Extracted data Start Marker

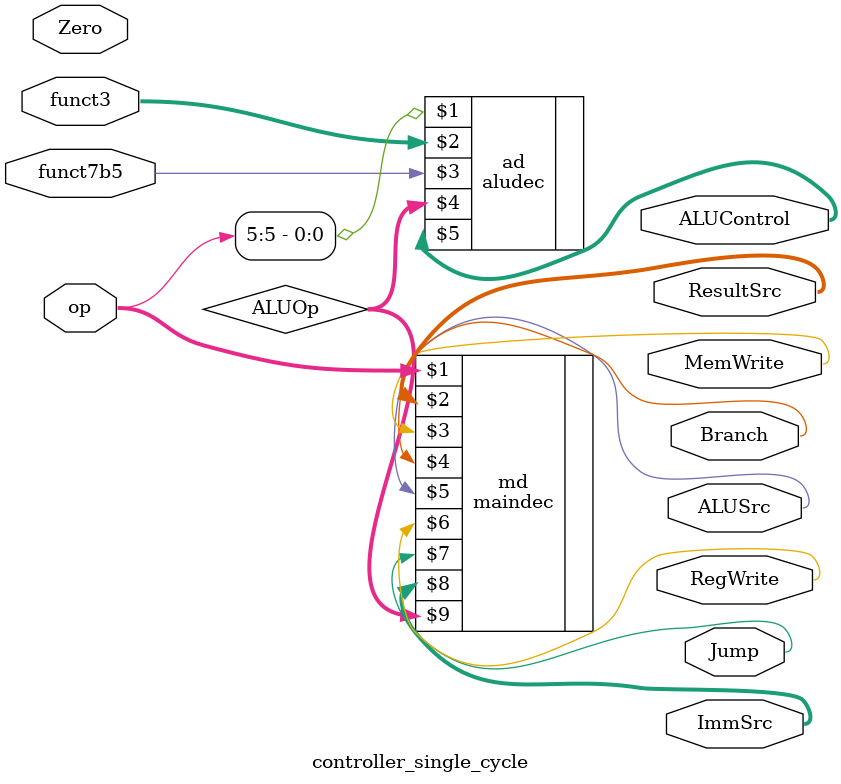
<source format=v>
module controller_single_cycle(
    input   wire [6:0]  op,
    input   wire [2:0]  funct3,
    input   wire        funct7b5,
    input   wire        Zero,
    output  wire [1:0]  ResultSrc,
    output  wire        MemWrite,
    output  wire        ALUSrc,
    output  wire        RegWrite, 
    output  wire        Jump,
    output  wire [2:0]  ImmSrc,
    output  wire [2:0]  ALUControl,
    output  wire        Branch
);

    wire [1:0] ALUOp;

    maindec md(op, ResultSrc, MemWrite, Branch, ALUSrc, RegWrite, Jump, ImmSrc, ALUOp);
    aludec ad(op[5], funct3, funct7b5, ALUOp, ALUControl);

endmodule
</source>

Extracted data End Marker
Extracted data Start Marker

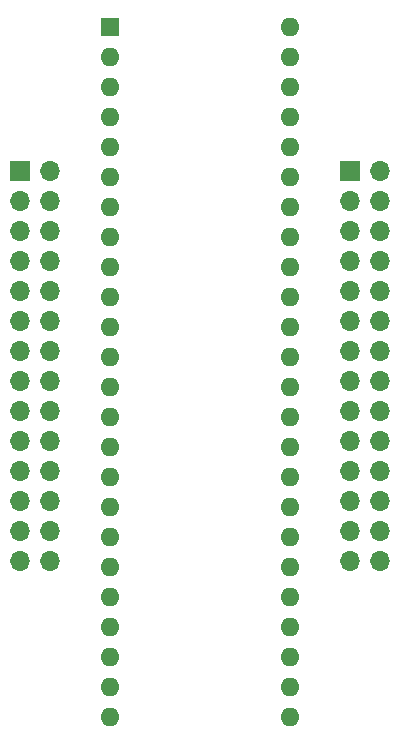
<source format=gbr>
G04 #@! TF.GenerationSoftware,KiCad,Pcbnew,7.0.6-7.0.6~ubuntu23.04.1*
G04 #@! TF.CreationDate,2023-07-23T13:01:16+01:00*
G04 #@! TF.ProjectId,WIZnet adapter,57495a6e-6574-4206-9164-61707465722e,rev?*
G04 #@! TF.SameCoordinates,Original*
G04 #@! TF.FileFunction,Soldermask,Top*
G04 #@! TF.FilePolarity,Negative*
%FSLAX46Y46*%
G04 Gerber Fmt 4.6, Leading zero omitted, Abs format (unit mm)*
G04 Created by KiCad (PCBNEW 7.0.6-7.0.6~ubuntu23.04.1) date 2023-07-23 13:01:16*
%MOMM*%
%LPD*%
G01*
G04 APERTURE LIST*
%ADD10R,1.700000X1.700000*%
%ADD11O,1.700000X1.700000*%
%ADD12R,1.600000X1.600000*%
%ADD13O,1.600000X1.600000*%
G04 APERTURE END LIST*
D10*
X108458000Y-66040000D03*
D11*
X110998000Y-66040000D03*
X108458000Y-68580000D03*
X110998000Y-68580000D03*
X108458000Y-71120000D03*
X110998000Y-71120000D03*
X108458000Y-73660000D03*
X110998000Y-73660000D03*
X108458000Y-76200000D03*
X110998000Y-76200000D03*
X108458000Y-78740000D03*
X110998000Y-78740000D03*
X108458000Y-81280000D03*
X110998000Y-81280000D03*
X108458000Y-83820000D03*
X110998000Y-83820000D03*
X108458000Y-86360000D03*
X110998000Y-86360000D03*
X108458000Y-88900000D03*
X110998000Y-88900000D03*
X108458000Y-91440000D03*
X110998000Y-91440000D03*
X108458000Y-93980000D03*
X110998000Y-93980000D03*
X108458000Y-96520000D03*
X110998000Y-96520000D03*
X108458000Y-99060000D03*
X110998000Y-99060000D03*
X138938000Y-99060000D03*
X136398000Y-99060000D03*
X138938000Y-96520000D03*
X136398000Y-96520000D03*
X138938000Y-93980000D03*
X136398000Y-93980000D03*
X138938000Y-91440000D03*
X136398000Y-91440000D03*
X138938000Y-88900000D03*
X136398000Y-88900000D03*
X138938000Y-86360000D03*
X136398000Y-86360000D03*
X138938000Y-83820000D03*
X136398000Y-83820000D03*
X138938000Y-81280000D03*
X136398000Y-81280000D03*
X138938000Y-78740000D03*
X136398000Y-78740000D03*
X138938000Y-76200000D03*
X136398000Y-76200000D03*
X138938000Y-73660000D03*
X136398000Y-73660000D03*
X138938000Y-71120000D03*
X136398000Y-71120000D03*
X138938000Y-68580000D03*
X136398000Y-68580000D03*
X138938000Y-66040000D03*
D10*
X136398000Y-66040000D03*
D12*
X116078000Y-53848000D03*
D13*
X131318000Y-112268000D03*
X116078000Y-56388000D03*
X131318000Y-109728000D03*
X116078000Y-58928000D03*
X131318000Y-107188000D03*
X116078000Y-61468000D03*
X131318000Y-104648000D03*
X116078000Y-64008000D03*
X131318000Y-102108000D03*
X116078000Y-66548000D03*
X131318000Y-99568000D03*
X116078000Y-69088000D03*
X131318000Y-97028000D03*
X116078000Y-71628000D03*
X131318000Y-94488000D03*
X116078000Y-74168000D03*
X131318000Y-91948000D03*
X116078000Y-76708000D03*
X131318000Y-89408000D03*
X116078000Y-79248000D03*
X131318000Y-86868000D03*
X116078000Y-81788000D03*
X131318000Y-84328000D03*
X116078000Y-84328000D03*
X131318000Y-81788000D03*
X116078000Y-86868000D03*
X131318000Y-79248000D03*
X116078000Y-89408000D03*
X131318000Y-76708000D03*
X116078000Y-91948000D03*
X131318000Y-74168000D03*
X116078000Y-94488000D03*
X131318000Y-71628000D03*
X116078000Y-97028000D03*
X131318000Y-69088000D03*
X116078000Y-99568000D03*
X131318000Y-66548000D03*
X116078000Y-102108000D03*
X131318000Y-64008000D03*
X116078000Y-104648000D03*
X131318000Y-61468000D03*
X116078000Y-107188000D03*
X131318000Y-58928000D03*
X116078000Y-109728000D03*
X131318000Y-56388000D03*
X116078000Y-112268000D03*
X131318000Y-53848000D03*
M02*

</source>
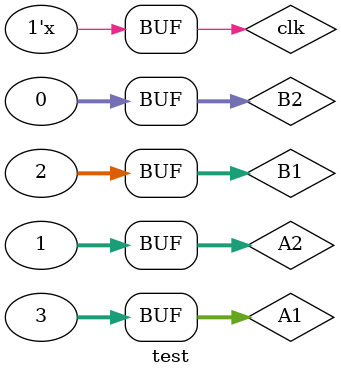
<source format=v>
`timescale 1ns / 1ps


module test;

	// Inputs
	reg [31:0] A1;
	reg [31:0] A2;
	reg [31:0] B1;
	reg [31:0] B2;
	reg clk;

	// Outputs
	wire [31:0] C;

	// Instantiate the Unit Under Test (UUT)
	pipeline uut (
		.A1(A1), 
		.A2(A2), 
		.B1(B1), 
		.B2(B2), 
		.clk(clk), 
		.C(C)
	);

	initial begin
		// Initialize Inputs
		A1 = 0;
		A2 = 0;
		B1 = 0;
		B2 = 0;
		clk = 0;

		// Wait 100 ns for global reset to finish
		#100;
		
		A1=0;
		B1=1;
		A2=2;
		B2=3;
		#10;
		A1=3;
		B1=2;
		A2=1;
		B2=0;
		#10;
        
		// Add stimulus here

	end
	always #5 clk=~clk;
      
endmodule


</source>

Extracted data End Marker

**Exercise aim**
In the entries above, one line contains "X138938000Y-78740000D03*" and another contains "X116078000Y-56388000D03*". Reproduce exactly those two lines and the lines between them, nothing else.

**Output of the exercise**
X138938000Y-78740000D03*
X136398000Y-78740000D03*
X138938000Y-76200000D03*
X136398000Y-76200000D03*
X138938000Y-73660000D03*
X136398000Y-73660000D03*
X138938000Y-71120000D03*
X136398000Y-71120000D03*
X138938000Y-68580000D03*
X136398000Y-68580000D03*
X138938000Y-66040000D03*
D10*
X136398000Y-66040000D03*
D12*
X116078000Y-53848000D03*
D13*
X131318000Y-112268000D03*
X116078000Y-56388000D03*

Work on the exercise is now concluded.